- [PETUNJUK LATIHAN]:
a - Menurut teks tentang BBM rendah sulfur, mulai tanggal berapa BBM rendah sulfur akan diperkenalkan di sejumlah SPBU sebagai proyek percontohan?
b - Sebutkan semua orang yang disebut namanya dalam teks tentang BBM rendah sulfur.
c - Tulis ulang persis bagian teks tentang BBM rendah sulfur, mulai dari kata-kata "Saat dikonfirmasi, Jumat, Vice" dan berhenti setelah kata-kata "maksimal 50 ppm.".

- [TEKS HALAMAN]:

Menteri Energi dan Sumber Daya Mineral (ESDM) Arifin Tasrif, di Jakarta, Jumat (12/7/2024), mengatakan, tingginya tingkat pencemaran udara menjadi perhatian pemerintah. Saat ini, tengah coba disiapkan salah satu alternatif upaya dalam menekan emisi gas rumah kaca (GRK) dengan penyediaan dan penggunaan BBM rendah sulfur. Hal tersebut tengah dipelajari.
”Kita cari bahan pencampur yang bisa mengurangi konten sulfur. Sekarang, kan, masih 500 ppm (parts per million), sedangkan standar Euro V kan sudah harus di bawah 50. Tapi, menuju itu ada ongkosnya. Kilang (Refinery Development Master Plan/RDMP) di Balikpapan (Kalimantan Timur) juga belum kelar,” kata Arifin.
Kepala Biro Komunikasi, Layanan Informasi Publik, dan Kerja Sama Kementerian ESDM Agus Cahyono Adi menuturkan, pengenalan BBM rendah sulfur akan dilakukan di sejumlah SPBU sebagai proyek percontohan (pilot project) mulai 17 Agustus 2024. Namun, ia tidak merinci jenis BBM rendah sulfur mana yang akan diperkenalkan kepada publik dalam waktu dekat.
”Memulainya dari sana (percontohan), sampai nanti siapnya kapan (belum tahu). BBM dengan ppm rendah (produksinya) mahal,” ujar Agus.
Sebelumnya, Menteri Koordinator Bidang Kemaritiman dan Investasi Luhut Binsar Pandjaitan mengatakan, pemerintah terus mendorong pemanfaatan bahan bakar nabati. ”Agar polusi udara ini juga bisa dikurangi cepat, karena (saat ini) sulfurnya sampai 500 (ppm), kita mau 50 (ppm). Nah, ini sekarang lagi diproses dan dikerjakan Pertamina. Kalau semua dikerjakan dengan baik, kita bisa menghemat lagi,” kata Luhut dalam unggahan di akun Instagram pribadinya, @luhut.pandjaitan, Selasa (9/7/2024).
Saat dikonfirmasi, Jumat, Vice President Corporate Communication PT Pertamina (Persero) Fadjar Djoko Santoso belum memerinci rencana tersebut. ”BBM rendah sulfur masih proses. Memang ada arahan pemerintah untuk BBM rendah sulfur,” katanya.
Komunikasi publik yang baik penting agar masyarakat mendapat gambaran yang jelas akan satu kebijakan.
Dikutip dari laman Pertamina, standar emisi Euro ialah standar yang digunakan negara Eropa untuk mengetahui kualitas udara. Semakin tinggi standar Euro yang digunakan, semakin kecil pula batas kandungan gas karbon dioksida, nitrogen oksida, karbon monoksida, volatil hidrokarbon, dan partikel lain yang berdampak negatif pada manusia dan lingkungan. Euro IV ialah bahan bakar dengan kandungan sulfur maksimal 50 ppm.

- [CUPLIKAN CATATAN]:

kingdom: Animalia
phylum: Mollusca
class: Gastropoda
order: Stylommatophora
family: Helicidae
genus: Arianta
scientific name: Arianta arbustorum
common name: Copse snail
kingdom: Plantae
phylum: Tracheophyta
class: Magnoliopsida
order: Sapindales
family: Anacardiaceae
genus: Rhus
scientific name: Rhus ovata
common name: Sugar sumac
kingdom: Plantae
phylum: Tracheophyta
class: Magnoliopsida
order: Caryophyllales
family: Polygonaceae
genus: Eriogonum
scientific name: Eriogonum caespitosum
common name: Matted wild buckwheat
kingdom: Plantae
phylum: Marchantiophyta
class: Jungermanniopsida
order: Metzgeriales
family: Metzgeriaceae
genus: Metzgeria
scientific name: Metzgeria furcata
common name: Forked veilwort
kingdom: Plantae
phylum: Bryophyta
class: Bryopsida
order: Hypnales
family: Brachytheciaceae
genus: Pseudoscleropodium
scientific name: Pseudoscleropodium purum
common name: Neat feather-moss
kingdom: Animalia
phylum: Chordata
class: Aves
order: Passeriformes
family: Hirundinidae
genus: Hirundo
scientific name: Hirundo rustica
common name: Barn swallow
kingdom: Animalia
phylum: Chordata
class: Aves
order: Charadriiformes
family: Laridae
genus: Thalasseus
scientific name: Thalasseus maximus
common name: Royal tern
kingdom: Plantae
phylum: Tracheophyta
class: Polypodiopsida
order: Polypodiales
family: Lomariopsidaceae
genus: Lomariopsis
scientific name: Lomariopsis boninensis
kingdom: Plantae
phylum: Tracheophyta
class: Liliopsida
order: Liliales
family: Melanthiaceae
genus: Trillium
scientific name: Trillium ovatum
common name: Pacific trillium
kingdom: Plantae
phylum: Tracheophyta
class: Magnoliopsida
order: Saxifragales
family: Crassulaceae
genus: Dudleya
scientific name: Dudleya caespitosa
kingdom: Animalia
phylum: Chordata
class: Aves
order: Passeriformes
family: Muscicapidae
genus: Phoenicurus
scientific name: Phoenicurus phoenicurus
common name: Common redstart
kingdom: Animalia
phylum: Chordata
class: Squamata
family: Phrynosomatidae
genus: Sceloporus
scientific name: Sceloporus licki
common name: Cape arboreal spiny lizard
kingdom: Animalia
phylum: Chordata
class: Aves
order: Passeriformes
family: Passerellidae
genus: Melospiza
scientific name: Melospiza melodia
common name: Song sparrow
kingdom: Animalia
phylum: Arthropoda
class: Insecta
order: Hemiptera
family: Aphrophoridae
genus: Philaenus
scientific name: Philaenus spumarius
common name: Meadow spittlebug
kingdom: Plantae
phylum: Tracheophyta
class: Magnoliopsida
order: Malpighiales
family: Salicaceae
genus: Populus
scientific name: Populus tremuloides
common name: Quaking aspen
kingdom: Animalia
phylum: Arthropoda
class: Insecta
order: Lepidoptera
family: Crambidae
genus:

- [HASIL]:
a - Mulai 17 Agustus 2024.

b - Arifin Tasrif, Agus Cahyono Adi, Luhut Binsar Pandjaitan, dan Fadjar Djoko Santoso.

c -
Saat dikonfirmasi, Jumat, Vice President Corporate Communication PT Pertamina (Persero) Fadjar Djoko Santoso belum memerinci rencana tersebut. ”BBM rendah sulfur masih proses. Memang ada arahan pemerintah untuk BBM rendah sulfur,” katanya.
Komunikasi publik yang baik penting agar masyarakat mendapat gambaran yang jelas akan satu kebijakan.
Dikutip dari laman Pertamina, standar emisi Euro ialah standar yang digunakan negara Eropa untuk mengetahui kualitas udara. Semakin tinggi standar Euro yang digunakan, semakin kecil pula batas kandungan gas karbon dioksida, nitrogen oksida, karbon monoksida, volatil hidrokarbon, dan partikel lain yang berdampak negatif pada manusia dan lingkungan. Euro IV ialah bahan bakar dengan kandungan sulfur maksimal 50 ppm.